- **Richiesta scritta A**:
Puoi riscrivere in forma più breve il paragrafo del testo sulle commemorazioni di Tito che comincia con «La pioggia battente», conservandone i fatti principali?
- **Richiesta scritta B**:
Puoi restituire alla lettera il passo del testo sulle commemorazioni di Tito da "Kumrovec, Croazia settentrionale, 7" fino a "dal confine sloveno." compreso?

- **Segmento di testo**:
══════

Rendere omaggio a Tito

Le annuali commemorazioni per la nascita di Josip Broz Tito
nel suo paese natale diventano l’occasione per riflettere sull’identità croata

di Francesca Rolandi

Kumrovec, Croazia settentrionale, 7 maggio. Anche quest’anno una folla di autobus ha portato qui alcune migliaia di persone, 7mila secondo i giornali. Sono venute a rendere omaggio all’ex presidente a vita della Jugoslavia, il maresciallo Josip Broz Tito, nel giorno della sua nascita, nel suo villaggio natale a nord di Zagabria, a pochi chilometri dal confine sloveno.

La pioggia battente, che ha concesso poche tregue durante la giornata, non ha scoraggiato un pubblico composto in gran parte di anziani, con un’apparenza semplice e, in molti casi, rurale. Sono rimasti legati a un passato nel quale avevano probabilmente vissuto meglio rispetto alla Croazia di oggi, che conta proprio tra i pensionati le maggiori sacche di povertà e disagio. Oggi cercano di rifugiarsi sotto i portici dei grandi magazzini Josip Broz Tito per difendersi dalla pioggia. Pochi i giovani, forse intimoriti dal maltempo.

Una manciata di personaggi in cerca di fotografie che si sono fatti largo tra gli ombrelli sventolando bandiere jugoslave nelle loro divise partigiane fradicie d’acqua.

══════

- **Voci del dataset**:
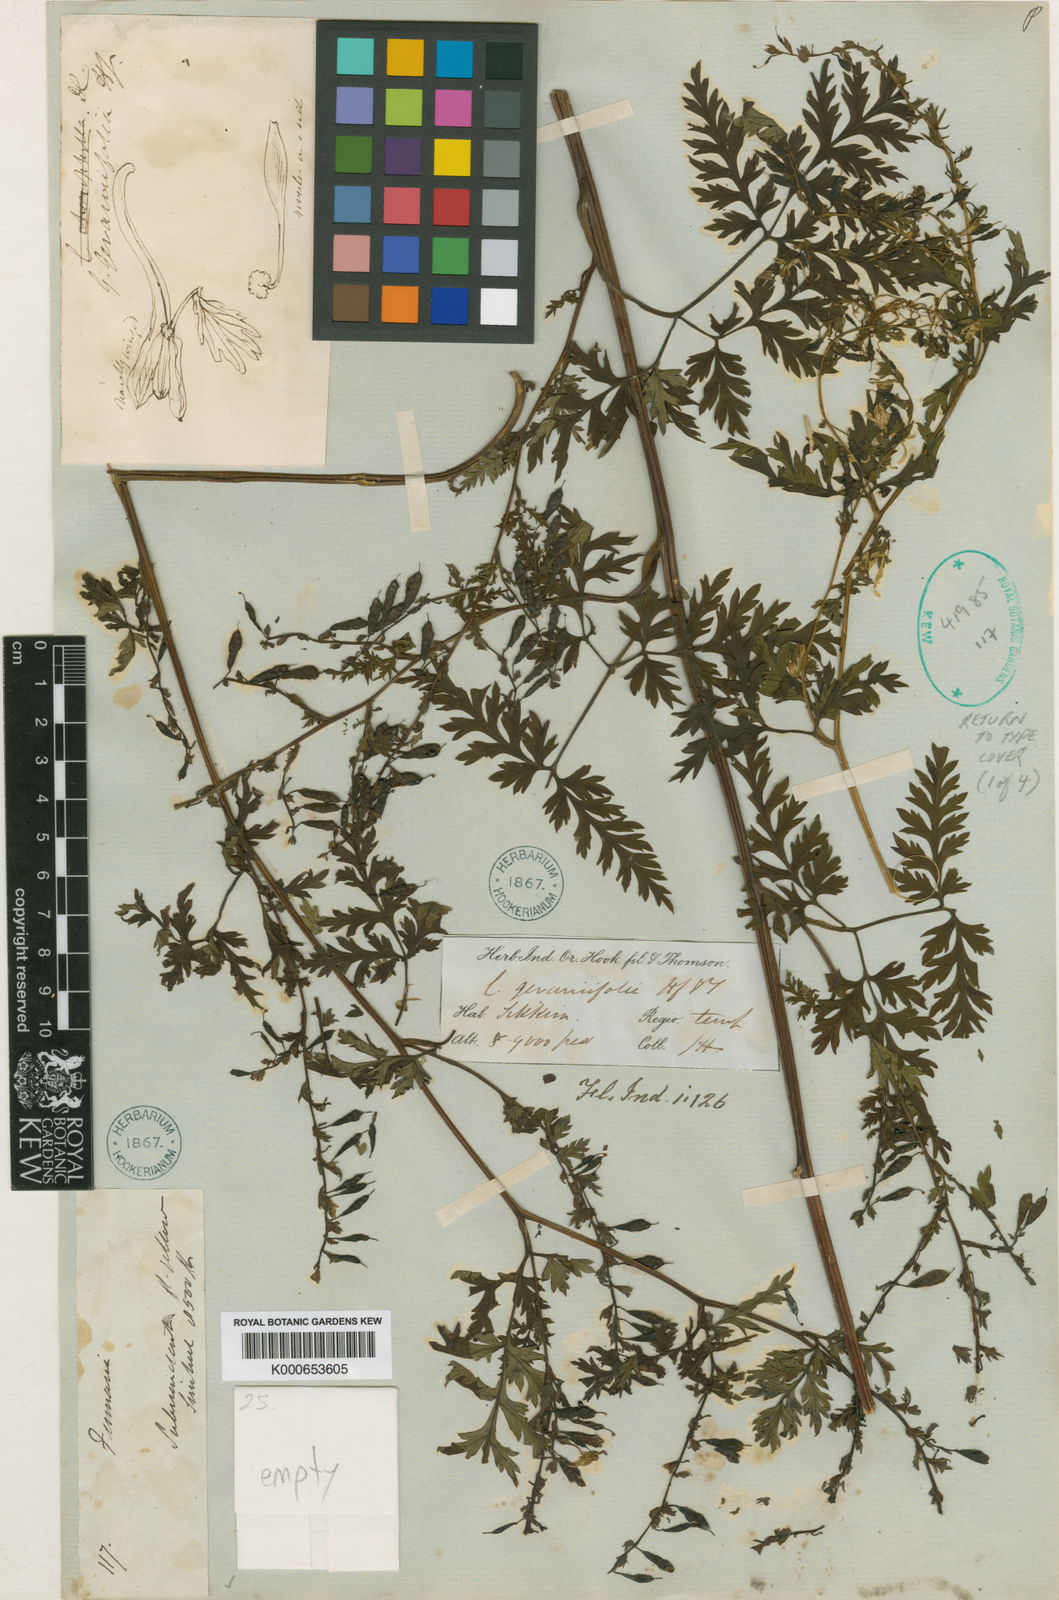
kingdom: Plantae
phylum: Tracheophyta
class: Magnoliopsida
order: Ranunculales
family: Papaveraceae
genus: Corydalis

══════

- **Output completo A**:
La pioggia battente, quasi incessante per tutta la giornata, non ha scoraggiato il pubblico. Era composto soprattutto da anziani dall'aspetto semplice e spesso rurale. Sono persone legate a un passato in cui probabilmente vivevano meglio che nella Croazia di oggi, dove proprio tra i pensionati si concentrano povertà e disagio. Per ripararsi dalla pioggia si rifugiano sotto i portici dei grandi magazzini Josip Broz Tito. I giovani erano pochi, forse intimoriti dal maltempo.

- **Output completo B**:
Kumrovec, Croazia settentrionale, 7 maggio. Anche quest’anno una folla di autobus ha portato qui alcune migliaia di persone, 7mila secondo i giornali. Sono venute a rendere omaggio all’ex presidente a vita della Jugoslavia, il maresciallo Josip Broz Tito, nel giorno della sua nascita, nel suo villaggio natale a nord di Zagabria, a pochi chilometri dal confine sloveno.